From 1816, he presented papers to the medical society of Caen before moving on to the Parisian learned circles, who, from 1819 to 1821, all praised his work but found it rather expensive. A report by the Royal Advisory Council for Public Education in December 1821 described his invention as follows: ‘He uses cardboard to make a solid pulp, light and flexible, and in no way brittle, capable of taking on any shape one wants to give it, and retaining it unchanged without shrinking.’

He waged a lifelong feud with his rival Louis Auzoux, who outdid him with a better idea in 1822, and published numerous articles accusing him of plagiarism. They each used a different technique to make their anatomical models: Ameline used modelling, Auzoux moulding. The latter method was more suitable for large-scale production and volume work, making it cheaper. This controversy lasted until the death of both of them.

==Publications==
- Mémoire sur l'utilité d'anatomie artificielle chirurgicale (1819, Paris).
- Mémoire sur l'utilité des pièces d'anatomie artificielle chirurgicale (1820, Caen: A. Leroy).
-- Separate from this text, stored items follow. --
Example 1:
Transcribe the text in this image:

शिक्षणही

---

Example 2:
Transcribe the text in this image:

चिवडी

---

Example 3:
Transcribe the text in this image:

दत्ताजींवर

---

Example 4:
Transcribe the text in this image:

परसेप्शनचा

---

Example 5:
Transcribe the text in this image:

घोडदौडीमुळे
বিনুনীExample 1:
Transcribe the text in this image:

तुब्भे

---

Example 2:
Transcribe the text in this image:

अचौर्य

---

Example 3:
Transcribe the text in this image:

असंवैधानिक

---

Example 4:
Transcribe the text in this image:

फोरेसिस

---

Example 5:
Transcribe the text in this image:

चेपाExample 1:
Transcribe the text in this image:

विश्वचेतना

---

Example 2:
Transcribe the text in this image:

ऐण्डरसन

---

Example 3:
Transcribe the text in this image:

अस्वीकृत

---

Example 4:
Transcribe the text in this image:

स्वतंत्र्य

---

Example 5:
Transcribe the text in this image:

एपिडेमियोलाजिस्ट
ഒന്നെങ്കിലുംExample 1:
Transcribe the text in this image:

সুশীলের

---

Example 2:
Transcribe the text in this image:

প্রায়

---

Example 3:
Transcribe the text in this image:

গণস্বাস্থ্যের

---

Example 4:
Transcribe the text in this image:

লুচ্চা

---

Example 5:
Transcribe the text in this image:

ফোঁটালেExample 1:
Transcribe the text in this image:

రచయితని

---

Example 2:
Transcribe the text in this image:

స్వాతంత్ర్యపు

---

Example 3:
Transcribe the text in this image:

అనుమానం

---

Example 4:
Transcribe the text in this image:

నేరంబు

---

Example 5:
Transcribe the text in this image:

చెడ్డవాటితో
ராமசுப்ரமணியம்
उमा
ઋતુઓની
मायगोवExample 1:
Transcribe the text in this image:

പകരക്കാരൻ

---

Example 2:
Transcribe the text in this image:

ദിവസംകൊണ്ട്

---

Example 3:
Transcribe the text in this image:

- Observations sur les pièces d'anatomie de M. le Docteur Auzoux (1825). In this book, he comments and criticizes each of the publications written about Auzoux during the presentation of his papers before the various academies. "If Mr. Auzoux is not an inventor, he has so far perfected his model and has so many favorable differences with it, that we may do Mr. Auzoux an injustice by praising Ameline today." (Report of the Société Médicale d'Emulation, 1823, quoted by Ameline himself in this work.)